*BEREITGESTELLTER AUSZUG*:
>>>>

Aussichtsreiche Kraxelpartie in den Vogesen – der Sentier des Roches

 

Huch, da geht’s ganz schön runter. Meine Finger suchten an der Felswand dann doch nach dem Eisengeländer, das Sicherheit versprach.

Meine Augen blickten aber weiterhin fasziniert über den Steig und sogen alle Eindrücke tief in sich ein.

 

Einstufung des Geländes auf dem Felsenpfad

Auf unserer Wanderkarte ist der Felsenpfad in den Vogesen als Klettersteig gekennzeichnet. Im Rother Wanderführer ist er eine von zwei anspruchsvollen Touren. Klingt also definitiv nach einem Weg fürs Outdoormädchen. Der Sentier des Roches führt selbst nur über ca. 3km, danach kann man aber die Tour beliebig weiterführen oder auch einfach zurückkraxeln.
Wir entschieden uns für die im Rother vorgeschlagene Route und nahmen diese 10km Tour quasi als Einstieg in unser Oster-Wochenende in den Vogesen.

Über Stock und Stein bis zum Hohneck

le Hohneck und der sentier des roches

Ich hatte an diesem Tag nur meine Salomon an, weil ich mich ja im Mittelgebirge wähnte. Na ja, ich empfehle im Nachhinein schon, Bergwanderschuhe zu tragen. Dadurch vermeidet man blöde Kratzer an den Knöcheln und man kann einfach latschen. Die Hände haben nämlich genug zu tun, um an der Wand zu bleiben.
Klingt das jetzt nach mega viel Aufregung und Adrenalin? So weit würde ich nicht gehen. Der Rother sagt von seiner eigenen Kategorisierung der Tour, dass man auf jeden Fall trittsicher und schwindelfrei sein muss. Da stimme ich ihm definitiv zu, aber zur Kategorie Klettersteig zählt er definitiv nicht. Wenn man die Tour anders herum laufen möchte, wie Alex es getan hat, braucht man für den Felsenpfad auf jeden Fall noch Konzentration. Unterschätzt den Weg bitte nicht.

<<<<

Gesammelte Daten
>>>>

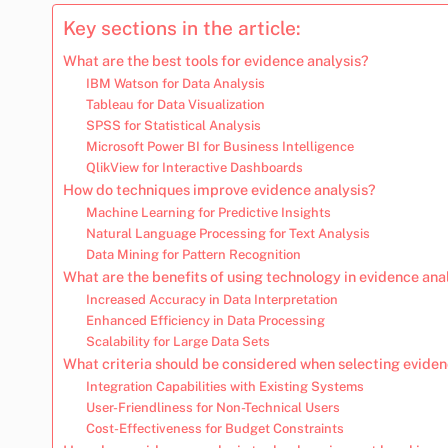
Key sections in the article:
What are the best tools for evidence analysis?
IBM Watson for Data Analysis
Tableau for Data Visualization
SPSS for Statistical Analysis
Microsoft Power BI for Business Intelligence
QlikView for Interactive Dashboards
How do techniques improve evidence analysis?
Machine Learning for Predictive Insights
Natural Language Processing for Text Analysis
Data Mining for Pattern Recognition
What are the benefits of using technology in evidence ana
Increased Accuracy in Data Interpretation
Enhanced Efficiency in Data Processing
Scalability for Large Data Sets
What criteria should be considered when selecting eviden
Integration Capabilities with Existing Systems
User-Friendliness for Non-Technical Users
Cost-Effectiveness for Budget Constraints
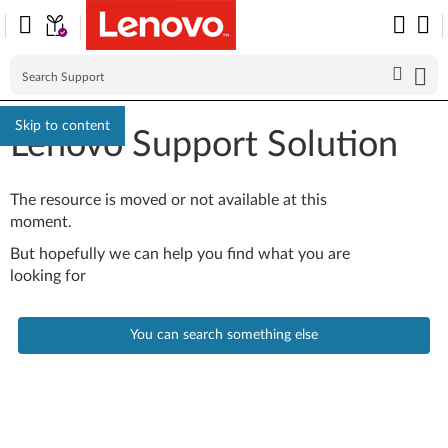
Skip to content
Lenovo Support Solution
The resource is moved or not available at this
moment.
But hopefully we can help you find what you are
looking for
You can search something else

<<<<

*AUFGABE A*: Wie lang ist der Sentier des Roches laut dem Auszug über den Felsenpfad in den Vogesen?
*AUFGABE B*: Gib die Datensätze vom Anfang bis einschließlich der Zeile mit „What are the benefits“ erneut wieder und tausche dabei „Machine Learning“ gegen „Deep Learning“ aus, ohne sonst etwas zu ändern. Lass die Bilder in deiner Antwort weg.
Der Auszug und die Datensätze sind voneinander unabhängiges Material.

*LÖSUNG A*: Der Sentier des Roches führt über ca. 3 km.

*LÖSUNG B*:
Key sections in the article:
What are the best tools for evidence analysis?
IBM Watson for Data Analysis
Tableau for Data Visualization
SPSS for Statistical Analysis
Microsoft Power BI for Business Intelligence
QlikView for Interactive Dashboards
How do techniques improve evidence analysis?
Deep Learning for Predictive Insights
Natural Language Processing for Text Analysis
Data Mining for Pattern Recognition
What are the benefits of using technology in evidence ana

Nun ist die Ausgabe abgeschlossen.